(Brano)
────
Servizi Informatici, esito incontro 21/06/2017

Roma, 26 giugno 2017

Il giorno 21 giugno scorso 2017 si è tenuto a Milano un incontro nazionale con la società Servizi Informatici s.r.l. al fine di approfondire la situazione generale aziendale.

Prima di entrare nell’argomento principe oggetto del programmato incontro, come O.S. unitamente alle RSA, abbiamo voluto affrontare ancora una volta la questione riguardante il continuo ritardo del pagamento delle retribuzioni.

Abbiamo ribadito con forza, che il reiterato ritardo, sta diventando un problema ormai non più tollerabile in quanto, non solo siamo difronte al mancato rispetto di quanto previsto dal CCNL in materia, ma lede anche la tenuta delle relazioni sindacali. La tenuta delle relazioni sindacali è messa in discussione dal momento in cui non viene rispettato neanche quanto sottoscritto già parecchi mesi fa, con il quale l’azienda si impegnava ad evadere il pagamento delle retribuzioni nei tempi previsti dal dettato contrattuale, e qualora non fosse possibile, avrebbe comunicato ai lavoratori tale ritardo attraverso una comunicazione preventiva a tutta la popolazione aziendale. Appare evidente che il mancato rispetto degli accordi sottoscritti mette a repentaglio l’affidabilità del confronto sindacale.

A questo punto, si è passati alla trattazione del problema riferimento all’accumulo di ferie e permessi registrando un numero importante. L’azienda ha manifestato la necessità di azzerare quanto prima il monte ferie/permessi arretrati in quanto, in questo momento incide in maniera negativa sull’aspetto economico-fiscale. Tale necessità rientra anche in un percorso più complessivo. Ha sottolineato anche che, soprattutto nell’ultimo periodo, tale percorso è facilitato da un andamento positivo già avviato, infatti, al netto di qualche caso in cui si riscontra un saldo ancora molto alto, i lavoratori stanno procedendo con più efficacia la fruizione di ferie e permessi.
────
(Materiale estratto)
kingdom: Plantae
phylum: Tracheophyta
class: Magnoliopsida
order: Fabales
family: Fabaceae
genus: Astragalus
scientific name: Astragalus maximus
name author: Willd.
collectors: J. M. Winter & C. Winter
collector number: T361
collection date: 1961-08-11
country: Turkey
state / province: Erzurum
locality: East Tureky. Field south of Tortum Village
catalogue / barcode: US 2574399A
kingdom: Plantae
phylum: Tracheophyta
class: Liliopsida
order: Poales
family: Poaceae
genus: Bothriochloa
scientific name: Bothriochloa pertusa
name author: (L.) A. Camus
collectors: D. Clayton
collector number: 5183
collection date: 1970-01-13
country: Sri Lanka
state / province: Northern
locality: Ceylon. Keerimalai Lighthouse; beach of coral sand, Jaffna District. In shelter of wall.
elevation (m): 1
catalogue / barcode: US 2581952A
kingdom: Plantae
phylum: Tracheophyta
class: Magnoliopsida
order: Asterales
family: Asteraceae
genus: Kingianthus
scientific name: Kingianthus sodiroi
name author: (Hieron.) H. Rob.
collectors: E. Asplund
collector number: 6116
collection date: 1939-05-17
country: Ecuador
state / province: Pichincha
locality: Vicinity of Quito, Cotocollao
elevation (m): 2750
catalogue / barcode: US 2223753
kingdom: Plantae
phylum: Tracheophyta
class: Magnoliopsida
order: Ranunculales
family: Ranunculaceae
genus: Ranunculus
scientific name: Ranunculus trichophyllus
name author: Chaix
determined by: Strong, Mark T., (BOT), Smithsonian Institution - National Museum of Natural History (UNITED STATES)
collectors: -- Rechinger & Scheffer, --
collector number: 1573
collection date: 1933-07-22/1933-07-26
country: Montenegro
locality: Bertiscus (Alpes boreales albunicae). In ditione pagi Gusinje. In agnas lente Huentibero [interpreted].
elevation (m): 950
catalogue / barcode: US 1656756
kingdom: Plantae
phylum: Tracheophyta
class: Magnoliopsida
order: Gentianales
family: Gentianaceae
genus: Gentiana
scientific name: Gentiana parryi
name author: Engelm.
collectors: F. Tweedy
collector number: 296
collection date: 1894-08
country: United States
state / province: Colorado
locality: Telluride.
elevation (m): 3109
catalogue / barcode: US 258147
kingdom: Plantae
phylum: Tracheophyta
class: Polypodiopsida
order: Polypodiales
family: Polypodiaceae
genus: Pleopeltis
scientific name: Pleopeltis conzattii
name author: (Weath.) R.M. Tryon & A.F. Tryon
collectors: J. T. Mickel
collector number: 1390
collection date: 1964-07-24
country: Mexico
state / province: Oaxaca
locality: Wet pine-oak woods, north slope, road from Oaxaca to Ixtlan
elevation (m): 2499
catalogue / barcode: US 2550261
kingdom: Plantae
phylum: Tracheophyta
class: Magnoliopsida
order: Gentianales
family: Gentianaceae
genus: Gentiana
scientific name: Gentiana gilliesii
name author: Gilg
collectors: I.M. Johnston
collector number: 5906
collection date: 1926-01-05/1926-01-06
────
(Consegna)
Prosegui il comunicato sindacale sull'incontro del 21 giugno 2017 con Servizi Informatici, a partire dalla sua ultima frase.

(Risposta)
Oltre per una più accurata razionalizzazione dei costi, lo smaltimento delle ferie/permessi degli anni precedenti è anche propedeutico ad eventuali necessità di accedere agli ammortizzatori, tenuto conto che l’andamento aziendale, ancora oggi, non presenta significativi progressi, soprattutto in funzione della sensibile riduzione delle attività per conto di EMC2.

Ovviamente in tale situazione e nell’ottica di massimizzare l’impiego delle risorse tecniche, si verificherà, a seconda delle opportunità, la possibilità di un utilizzo più flessibile in termini di attività sul territorio di queste ultime, in particolare di quelle precedentemente focalizzate nell’attività per conto di EMC2.

La direzione aziendale, ha comunicato che sta valutando la possibilità di aprire una procedura di licenziamento collettivo finalizzato a dare l’opportunità a coloro i quali sono prossimi al pensionamento. Infatti, in questa ottica, ha chiesto ai lavoratori di approfondire la propria situazione previdenziale al fine di capire qual è la dimensione degli interessati.

A tal proposito, come delegazione sindacale, ci siamo resi disponibili ad un confronto su questo tema, purché si parti dal principio che in criterio della non opposizione(volontarietà) sia l’esclusivo criterio.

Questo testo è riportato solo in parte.